• [PROBLEM TO WORK ON]: Extract these lines verbatim from the items below: the stretch from the line containing "common name: Little lined underwing" through the line containing "scientific name: Tramea lacerata", both included, and nothing else.

• [DATASET RECORDS]:

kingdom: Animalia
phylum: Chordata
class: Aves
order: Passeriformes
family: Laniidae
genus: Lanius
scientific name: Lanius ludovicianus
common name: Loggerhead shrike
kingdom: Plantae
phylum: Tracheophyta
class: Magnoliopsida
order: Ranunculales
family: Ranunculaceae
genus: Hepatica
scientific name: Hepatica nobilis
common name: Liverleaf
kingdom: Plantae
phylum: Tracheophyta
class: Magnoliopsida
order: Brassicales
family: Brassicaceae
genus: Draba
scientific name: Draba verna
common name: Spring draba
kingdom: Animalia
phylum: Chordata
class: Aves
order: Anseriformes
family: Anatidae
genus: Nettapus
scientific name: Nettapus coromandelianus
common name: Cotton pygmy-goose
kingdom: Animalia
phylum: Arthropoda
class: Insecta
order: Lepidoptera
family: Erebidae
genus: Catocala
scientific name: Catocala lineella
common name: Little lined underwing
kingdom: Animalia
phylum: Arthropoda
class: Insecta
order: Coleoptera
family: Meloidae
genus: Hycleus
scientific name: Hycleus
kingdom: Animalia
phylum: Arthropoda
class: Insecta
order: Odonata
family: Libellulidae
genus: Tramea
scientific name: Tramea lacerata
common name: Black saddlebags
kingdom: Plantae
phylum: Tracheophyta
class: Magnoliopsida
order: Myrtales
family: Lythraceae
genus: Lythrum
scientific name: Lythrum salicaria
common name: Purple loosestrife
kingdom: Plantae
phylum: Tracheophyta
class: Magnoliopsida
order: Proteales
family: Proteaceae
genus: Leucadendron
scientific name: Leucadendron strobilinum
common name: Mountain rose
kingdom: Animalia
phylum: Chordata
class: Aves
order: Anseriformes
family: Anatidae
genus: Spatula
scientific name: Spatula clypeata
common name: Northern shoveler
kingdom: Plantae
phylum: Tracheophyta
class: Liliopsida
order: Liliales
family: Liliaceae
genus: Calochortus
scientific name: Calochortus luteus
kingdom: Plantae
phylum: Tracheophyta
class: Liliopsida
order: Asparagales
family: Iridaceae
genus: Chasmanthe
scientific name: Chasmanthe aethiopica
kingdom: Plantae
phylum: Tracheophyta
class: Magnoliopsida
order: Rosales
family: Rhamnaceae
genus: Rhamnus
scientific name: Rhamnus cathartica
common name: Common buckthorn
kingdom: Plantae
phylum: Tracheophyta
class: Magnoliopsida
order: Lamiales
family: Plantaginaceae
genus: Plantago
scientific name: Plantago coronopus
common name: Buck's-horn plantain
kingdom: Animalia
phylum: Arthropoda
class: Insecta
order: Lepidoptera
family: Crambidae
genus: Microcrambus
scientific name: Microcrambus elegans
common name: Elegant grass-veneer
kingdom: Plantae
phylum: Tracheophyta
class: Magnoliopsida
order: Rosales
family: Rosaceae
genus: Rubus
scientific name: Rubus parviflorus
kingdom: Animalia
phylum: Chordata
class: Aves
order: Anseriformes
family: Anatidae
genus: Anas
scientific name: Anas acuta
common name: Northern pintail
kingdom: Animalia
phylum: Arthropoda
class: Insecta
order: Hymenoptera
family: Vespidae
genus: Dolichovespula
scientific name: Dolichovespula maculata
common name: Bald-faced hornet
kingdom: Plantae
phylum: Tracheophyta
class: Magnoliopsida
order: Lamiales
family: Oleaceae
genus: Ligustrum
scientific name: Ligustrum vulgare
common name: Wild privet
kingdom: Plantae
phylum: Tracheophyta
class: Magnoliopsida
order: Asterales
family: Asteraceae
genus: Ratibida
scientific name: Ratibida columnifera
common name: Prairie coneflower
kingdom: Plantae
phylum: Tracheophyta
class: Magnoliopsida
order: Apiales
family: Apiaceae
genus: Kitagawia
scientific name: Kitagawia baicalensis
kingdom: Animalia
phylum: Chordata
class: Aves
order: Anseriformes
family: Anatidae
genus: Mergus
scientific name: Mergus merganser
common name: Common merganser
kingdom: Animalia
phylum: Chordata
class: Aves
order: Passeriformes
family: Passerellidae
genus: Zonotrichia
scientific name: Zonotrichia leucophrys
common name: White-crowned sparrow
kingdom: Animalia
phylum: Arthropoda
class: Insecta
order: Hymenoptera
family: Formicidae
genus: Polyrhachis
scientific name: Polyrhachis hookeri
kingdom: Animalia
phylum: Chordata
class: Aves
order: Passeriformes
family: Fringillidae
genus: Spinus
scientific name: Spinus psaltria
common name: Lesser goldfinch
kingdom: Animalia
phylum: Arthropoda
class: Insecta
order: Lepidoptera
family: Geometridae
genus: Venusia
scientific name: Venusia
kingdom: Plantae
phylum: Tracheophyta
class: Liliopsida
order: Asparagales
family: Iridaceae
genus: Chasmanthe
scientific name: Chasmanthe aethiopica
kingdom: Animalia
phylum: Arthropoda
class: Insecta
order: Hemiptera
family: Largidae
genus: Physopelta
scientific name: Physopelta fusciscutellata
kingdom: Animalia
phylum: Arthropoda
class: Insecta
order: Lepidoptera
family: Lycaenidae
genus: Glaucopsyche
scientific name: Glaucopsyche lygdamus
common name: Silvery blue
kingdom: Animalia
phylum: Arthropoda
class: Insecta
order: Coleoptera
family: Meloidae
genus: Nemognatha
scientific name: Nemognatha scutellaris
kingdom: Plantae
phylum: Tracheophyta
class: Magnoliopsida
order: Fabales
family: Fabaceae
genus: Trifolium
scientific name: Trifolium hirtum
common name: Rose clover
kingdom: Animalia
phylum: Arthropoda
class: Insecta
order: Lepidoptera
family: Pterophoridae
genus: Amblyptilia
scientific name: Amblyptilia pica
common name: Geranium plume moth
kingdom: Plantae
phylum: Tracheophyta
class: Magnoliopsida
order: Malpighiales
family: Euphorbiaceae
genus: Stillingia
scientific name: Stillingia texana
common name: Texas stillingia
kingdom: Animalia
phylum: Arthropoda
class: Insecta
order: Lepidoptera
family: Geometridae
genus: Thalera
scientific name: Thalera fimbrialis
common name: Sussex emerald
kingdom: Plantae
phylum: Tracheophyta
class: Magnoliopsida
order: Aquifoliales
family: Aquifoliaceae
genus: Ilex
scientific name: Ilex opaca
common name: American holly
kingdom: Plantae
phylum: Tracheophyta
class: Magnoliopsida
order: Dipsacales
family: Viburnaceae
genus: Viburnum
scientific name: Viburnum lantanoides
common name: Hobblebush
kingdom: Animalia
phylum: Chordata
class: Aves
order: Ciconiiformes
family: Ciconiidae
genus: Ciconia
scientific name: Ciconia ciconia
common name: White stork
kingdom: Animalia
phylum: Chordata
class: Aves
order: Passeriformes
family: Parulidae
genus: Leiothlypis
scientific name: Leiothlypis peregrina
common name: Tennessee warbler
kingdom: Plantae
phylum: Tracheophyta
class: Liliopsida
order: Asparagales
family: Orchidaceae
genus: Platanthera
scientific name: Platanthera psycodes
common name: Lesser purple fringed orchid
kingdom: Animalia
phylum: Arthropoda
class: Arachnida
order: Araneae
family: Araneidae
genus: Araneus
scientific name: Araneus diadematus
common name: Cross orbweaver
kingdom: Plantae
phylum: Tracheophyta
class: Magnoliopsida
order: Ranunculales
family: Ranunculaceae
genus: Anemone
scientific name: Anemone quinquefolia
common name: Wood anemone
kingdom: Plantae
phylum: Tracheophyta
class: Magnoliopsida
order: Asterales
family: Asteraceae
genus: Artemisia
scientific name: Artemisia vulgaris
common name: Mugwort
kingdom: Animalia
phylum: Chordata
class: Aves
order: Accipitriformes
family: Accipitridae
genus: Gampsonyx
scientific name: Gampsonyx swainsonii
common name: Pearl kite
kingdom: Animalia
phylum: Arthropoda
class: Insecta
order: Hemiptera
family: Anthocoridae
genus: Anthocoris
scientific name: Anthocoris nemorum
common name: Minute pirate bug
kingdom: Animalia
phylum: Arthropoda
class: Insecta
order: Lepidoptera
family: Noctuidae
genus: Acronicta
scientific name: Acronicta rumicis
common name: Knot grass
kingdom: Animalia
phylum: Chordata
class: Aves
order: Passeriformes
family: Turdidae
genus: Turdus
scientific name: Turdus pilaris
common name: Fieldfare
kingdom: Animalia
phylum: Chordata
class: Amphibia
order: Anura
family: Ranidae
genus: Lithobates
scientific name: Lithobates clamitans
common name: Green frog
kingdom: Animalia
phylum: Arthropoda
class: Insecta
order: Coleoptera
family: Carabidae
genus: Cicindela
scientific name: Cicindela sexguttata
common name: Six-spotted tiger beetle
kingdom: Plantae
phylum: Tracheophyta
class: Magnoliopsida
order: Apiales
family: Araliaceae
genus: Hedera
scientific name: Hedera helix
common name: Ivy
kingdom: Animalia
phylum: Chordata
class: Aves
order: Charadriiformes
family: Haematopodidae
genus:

• [THE SOLUTION]:
common name: Little lined underwing
kingdom: Animalia
phylum: Arthropoda
class: Insecta
order: Coleoptera
family: Meloidae
genus: Hycleus
scientific name: Hycleus
kingdom: Animalia
phylum: Arthropoda
class: Insecta
order: Odonata
family: Libellulidae
genus: Tramea
scientific name: Tramea lacerata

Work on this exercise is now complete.